The photo's show the difference btw 0 and 027, the width of the rails and the pins. Notice the adaptor pin for Lionel to Gragraves, it works excellent.
























 Trying to replace 0 track is tricky, you need find the right thickness of cork bedding or something to raise the track to the turnouts and accessories.
Anyhoo, The moutain idea is exactly why I need a foot behind my bench work. Not just to build them but to work on the distant electrical and for the occasional derailment in the mountain.

thx aw


----------



## acwilli (Jan 29, 2009)

acwilli said:


> 5 to 7 feet!? How long are your switch tracks? I run short trains. 7 cars
> not 7 feet. I like to play with control devices,
> i.e. coal/log dumps etc. I base my car length by the shortest siding I have.
> This is my second O track and am still planning the layout.
> ...


 I was out of line when I mentioned the DCC system.  Apparently the whole track is one block. I'm just starting to research this so like I said, I'm a newby.

thx aw


----------



## tjcruiser (Jan 10, 2010)

Acwilli,

Nice comparative photo of O, O27, and Gargraves track. Very revealing.

Thanks for sharing,

TJ


----------



## Blk69 (Feb 23, 2010)

No problem with comment.

I like post war lionel steam with MTH Madison passenger cars (O-27 version). The engine, tender and 4 cars are 6' long. Have trouble pulling with to many O-27 curves so going to try some O-42's. 

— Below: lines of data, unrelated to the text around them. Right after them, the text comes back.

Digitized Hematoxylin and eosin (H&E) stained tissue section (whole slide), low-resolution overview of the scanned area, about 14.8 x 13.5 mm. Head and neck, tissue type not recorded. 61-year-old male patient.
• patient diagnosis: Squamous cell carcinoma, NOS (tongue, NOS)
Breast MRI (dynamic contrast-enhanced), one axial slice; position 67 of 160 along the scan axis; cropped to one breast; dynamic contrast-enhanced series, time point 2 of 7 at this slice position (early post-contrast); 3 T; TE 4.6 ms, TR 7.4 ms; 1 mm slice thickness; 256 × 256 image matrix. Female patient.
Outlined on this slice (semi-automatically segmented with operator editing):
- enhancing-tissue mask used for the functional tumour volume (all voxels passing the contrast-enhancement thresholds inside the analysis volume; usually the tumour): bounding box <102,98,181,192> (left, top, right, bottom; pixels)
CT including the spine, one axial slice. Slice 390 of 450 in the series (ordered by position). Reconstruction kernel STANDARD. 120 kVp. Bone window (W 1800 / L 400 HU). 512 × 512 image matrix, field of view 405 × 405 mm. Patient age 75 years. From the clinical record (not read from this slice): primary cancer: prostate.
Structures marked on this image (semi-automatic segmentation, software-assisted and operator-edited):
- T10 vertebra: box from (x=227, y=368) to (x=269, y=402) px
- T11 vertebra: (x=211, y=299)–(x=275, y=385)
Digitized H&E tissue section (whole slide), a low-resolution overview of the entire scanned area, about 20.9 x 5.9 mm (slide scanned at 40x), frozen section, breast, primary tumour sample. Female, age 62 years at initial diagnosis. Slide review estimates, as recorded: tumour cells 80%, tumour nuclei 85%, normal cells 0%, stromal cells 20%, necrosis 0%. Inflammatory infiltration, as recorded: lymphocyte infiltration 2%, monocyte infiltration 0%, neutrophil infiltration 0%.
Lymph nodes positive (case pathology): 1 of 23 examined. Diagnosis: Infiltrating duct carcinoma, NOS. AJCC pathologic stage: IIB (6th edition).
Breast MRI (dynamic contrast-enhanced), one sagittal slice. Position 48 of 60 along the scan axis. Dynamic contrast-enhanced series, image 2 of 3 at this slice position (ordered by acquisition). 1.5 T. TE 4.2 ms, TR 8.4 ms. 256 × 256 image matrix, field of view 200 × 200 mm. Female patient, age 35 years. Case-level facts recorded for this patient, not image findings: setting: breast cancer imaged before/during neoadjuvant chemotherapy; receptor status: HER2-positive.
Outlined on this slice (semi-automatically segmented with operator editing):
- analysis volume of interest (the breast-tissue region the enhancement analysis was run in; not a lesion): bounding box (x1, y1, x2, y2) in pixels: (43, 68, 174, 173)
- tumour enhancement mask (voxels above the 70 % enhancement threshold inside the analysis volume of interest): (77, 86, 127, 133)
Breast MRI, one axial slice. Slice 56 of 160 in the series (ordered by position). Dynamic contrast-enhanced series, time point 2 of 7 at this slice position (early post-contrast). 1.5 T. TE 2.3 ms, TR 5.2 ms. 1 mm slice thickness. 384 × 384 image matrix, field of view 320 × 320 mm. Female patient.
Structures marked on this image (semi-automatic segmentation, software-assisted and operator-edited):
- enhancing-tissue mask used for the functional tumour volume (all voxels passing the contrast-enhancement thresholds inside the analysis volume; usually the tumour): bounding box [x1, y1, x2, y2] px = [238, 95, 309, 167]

On a side note, I picked up 4 section of lionel O-27 35" sections at a swap meet for $8. Wish they had more. $5 or $6 a section is the norm here in central ohio.


----------



## acwilli (Jan 29, 2009)

I'm glad to here it.

I don't really know why most everyone is fixated with radius, because I've only used the Gargraves track on my permanent layout. I have never pushed the curves to the extreme, so my 0-27's had no problems derailing.

aw


----------



## acwilli (Jan 29, 2009)

tjcruiser said:


> Acwilli,
> 
> Nice comparative photo of O, O27, and Gargraves track. Very revealing.
> 
> ...


 Thanks TJ. I do some photography professionaly so I don't 
list it as a hobby. :ttiw:

aw


----------



## erkenbrand (Dec 6, 2010)

That's a really great looking layout you're growing. I can't wait to see how it progresses.


----------



## Big Ed (Jun 16, 2009)

acwilli said:


> I'm not sure what you're asking with your first question, but here goes.
> I love Gargraves track.  It comes in 37" lenghts and is only about
> 200ths of an inch taller than 0-27. I never even looked at Ross track.
> I saw Gargraves on e-bay and just started buying. The Phantom rail (black ceter rail) runs about 8.10 per piece but at the time, there was a glut of on it e-bay real cheap. Be careful though, one batch I bought still smells musty/moldy. I'll deal with that somehow before I install it.
> ...



the first question was for the GUNRUNNER he said he was going to sell on e bay.
see above my reply?
Thats what you call multi quote.
I quoted him then you in the same post, that was directed to him.


----------